## Passage provided
------

Three Options in Iraq
Officials: There ‘aren’t enough troops’ to fix problems in Iraq
The following article (excerpted below), while not containing any wholly new information, helped crystallize my thinking, as follows.
Our 140,000 troops cannot secure an area and population as large as Iraq. Perhaps a force that size could secure some countries of 26 million people, but not present-day Iraq. Outside the range of American guns, security is non-existent. (As a digression, if anyone claims that security is only a major problem in the mixed/Sunni provinces and the cities of Baghdad, Mosul, and Kirkuk, comprising about 10 million people, then the same facts, “not enough troops,” obviously applies to that portion of Iraq.) The task is too great for the forces deployed. It seems to me that that is a proposition that can’t reasonably be argued with, and the linked article makes the case quite clearly.
So, what to do? Here’s a thought … How about matching the forces and the mission?
1. Increase our forces, dramatically, not by a few thousand, or …
2. Call off the mission. Cut and run. Pull out. Declare victory or whatever. Call it what you like. If we don’t have, or will not commit, the numbers of troops needed, call it off, or …
3. Reduce the scope of the mission, by only trying to secure Baghdad, Kurdistan, the nine southern Shia provinces, and Diyala province (which is mixed, but strategically links the Kurdish and Shiite areas). My earlier proposal to abandon Sunnistan here.

------

## Raw data
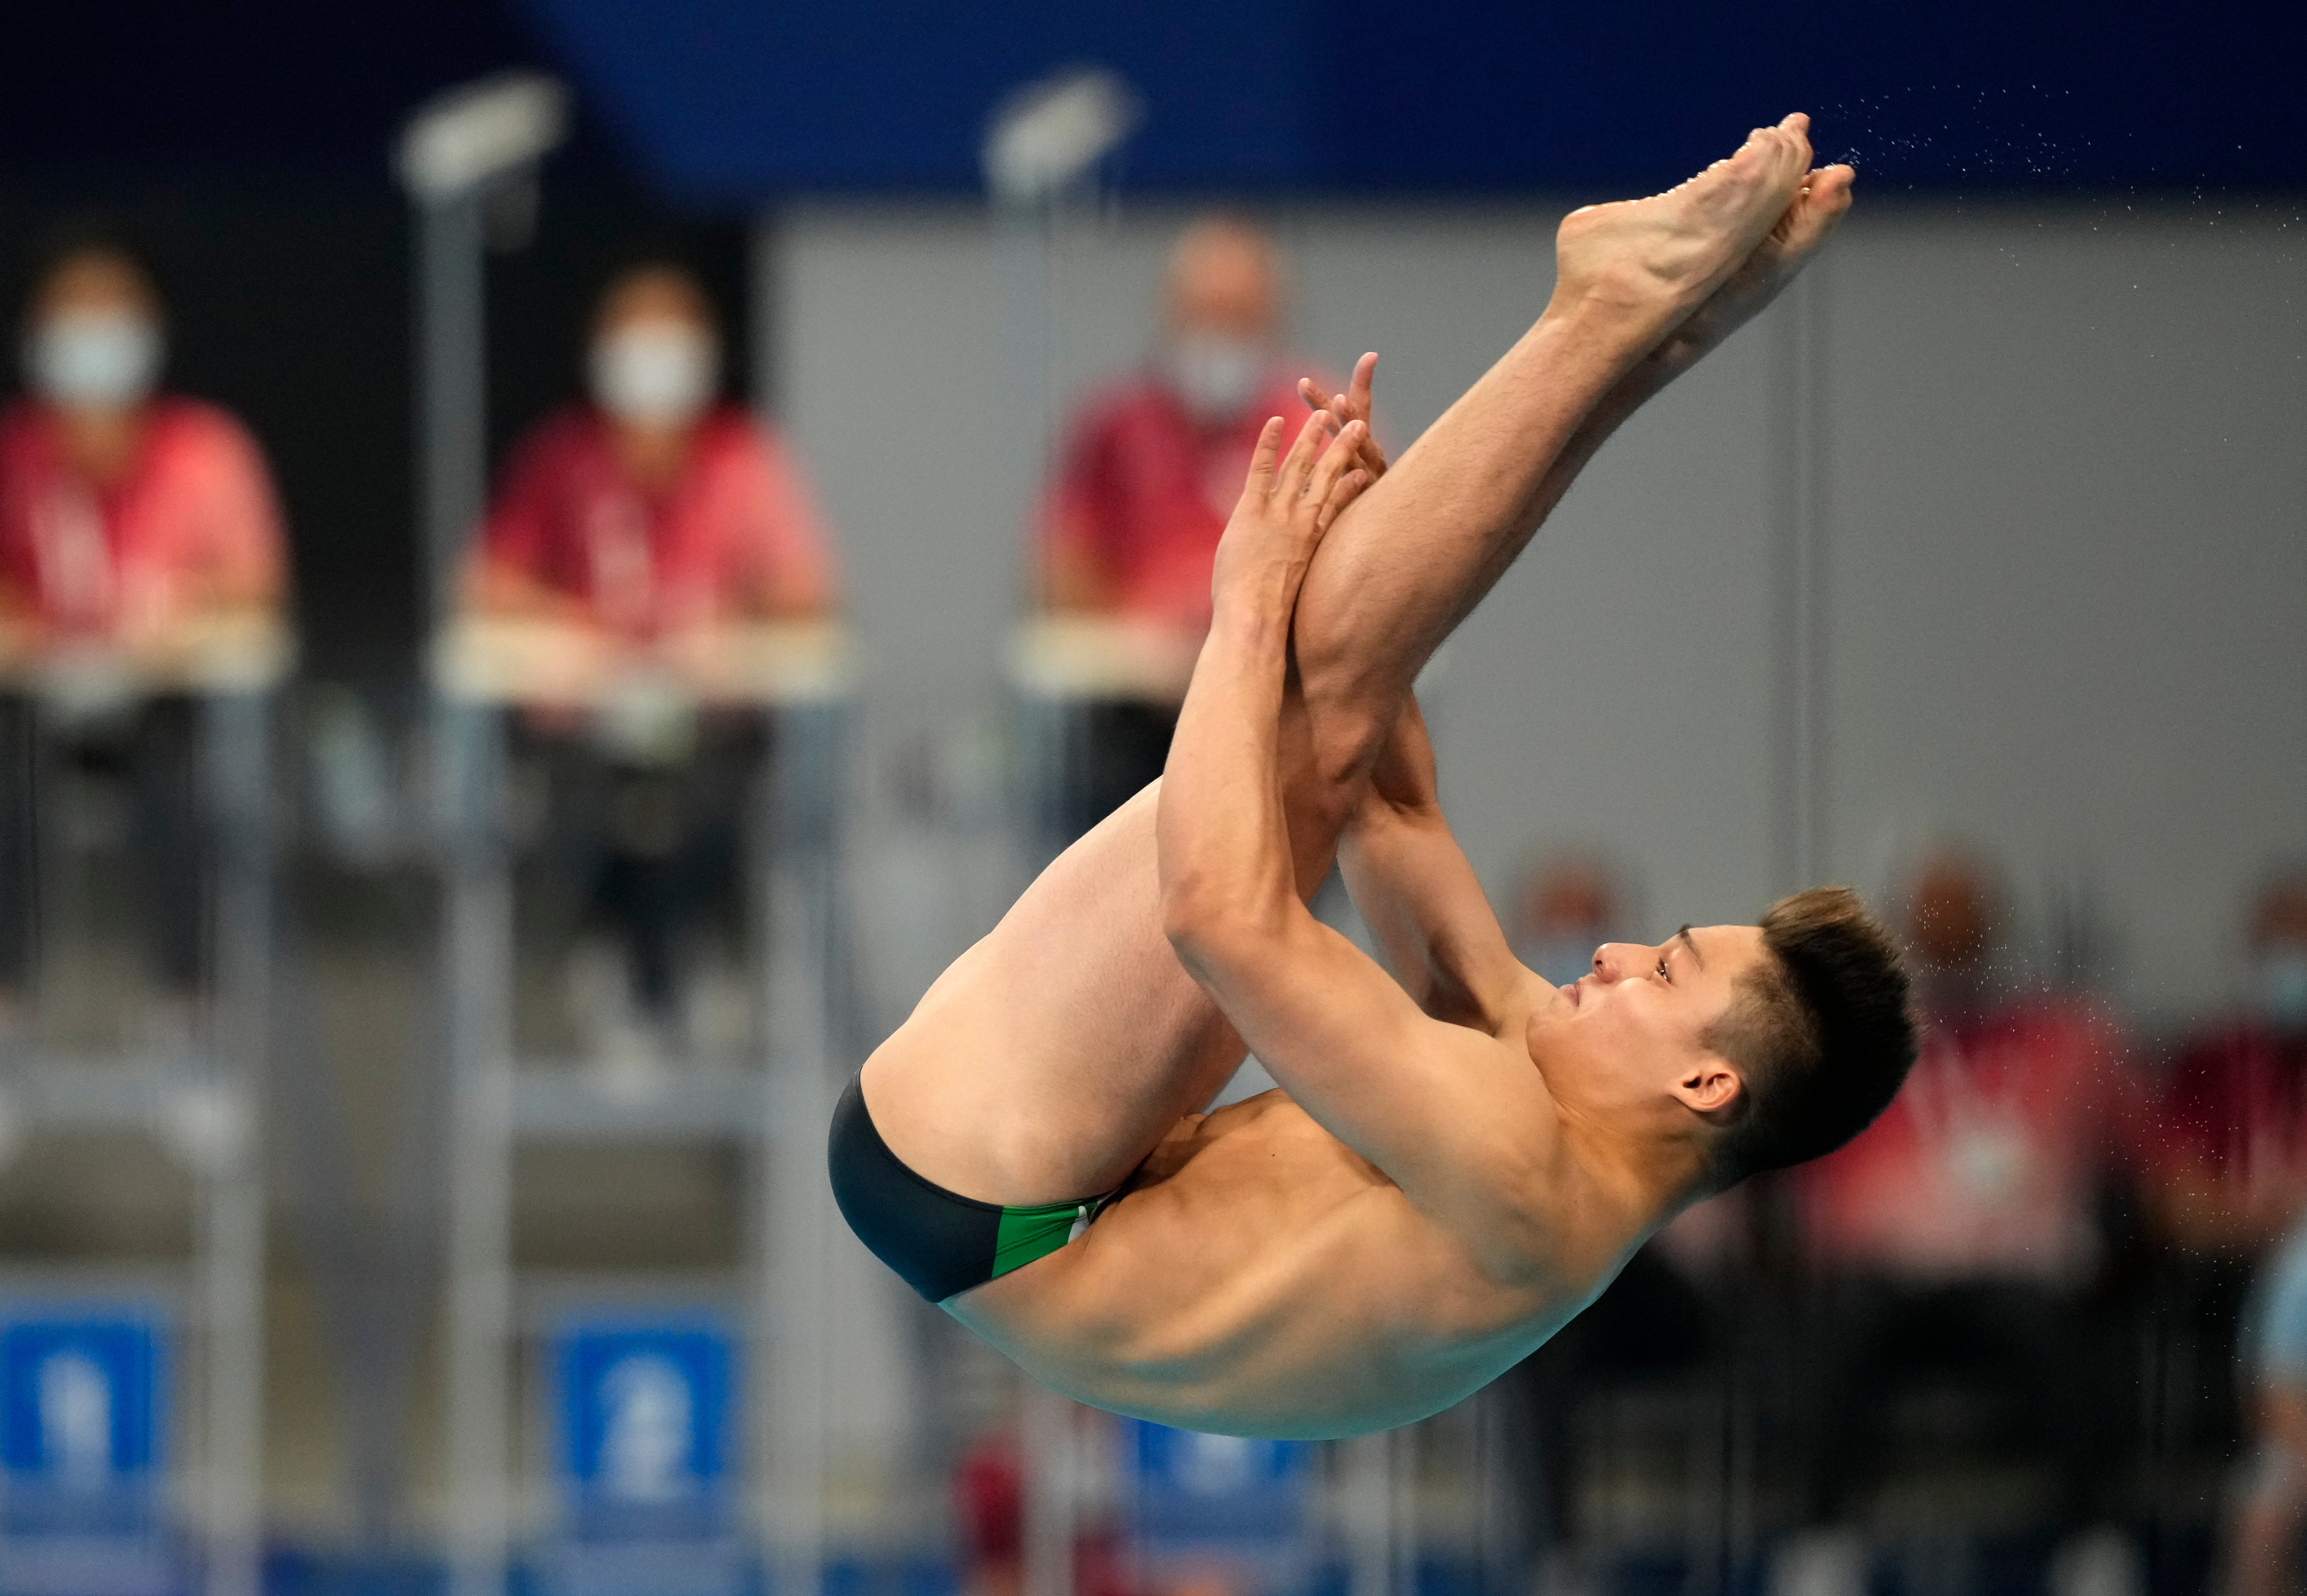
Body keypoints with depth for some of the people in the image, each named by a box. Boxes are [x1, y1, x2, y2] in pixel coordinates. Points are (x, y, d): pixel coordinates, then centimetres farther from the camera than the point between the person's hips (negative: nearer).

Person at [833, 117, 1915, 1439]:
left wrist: (1252, 610, -21)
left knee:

------

## Task requirements
**A.** Answer from the post on options in Iraq:
(i) How many American troops does it say are in Iraq?
(ii) About how many people does it say live in the mixed/Sunni provinces and the cities of Baghdad, Mosul, and Kirkuk?
(iii) Which province does it say strategically links the Kurdish and Shiite areas?
**B.** List every city named in the post on options in Iraq.
**C.** Copy the post on options in Iraq from "Our 140,000 troops" to "case quite clearly.", renaming "troops" as "soldiers".

## Solutions to each task
**A.**
(i) 140,000
(ii) About 10 million
(iii) Diyala province

**B.** Baghdad, Mosul, Kirkuk

**C.**
Our 140,000 soldiers cannot secure an area and population as large as Iraq. Perhaps a force that size could secure some countries of 26 million people, but not present-day Iraq. Outside the range of American guns, security is non-existent. (As a digression, if anyone claims that security is only a major problem in the mixed/Sunni provinces and the cities of Baghdad, Mosul, and Kirkuk, comprising about 10 million people, then the same facts, “not enough soldiers,” obviously applies to that portion of Iraq.) The task is too great for the forces deployed. It seems to me that that is a proposition that can’t reasonably be argued with, and the linked article makes the case quite clearly.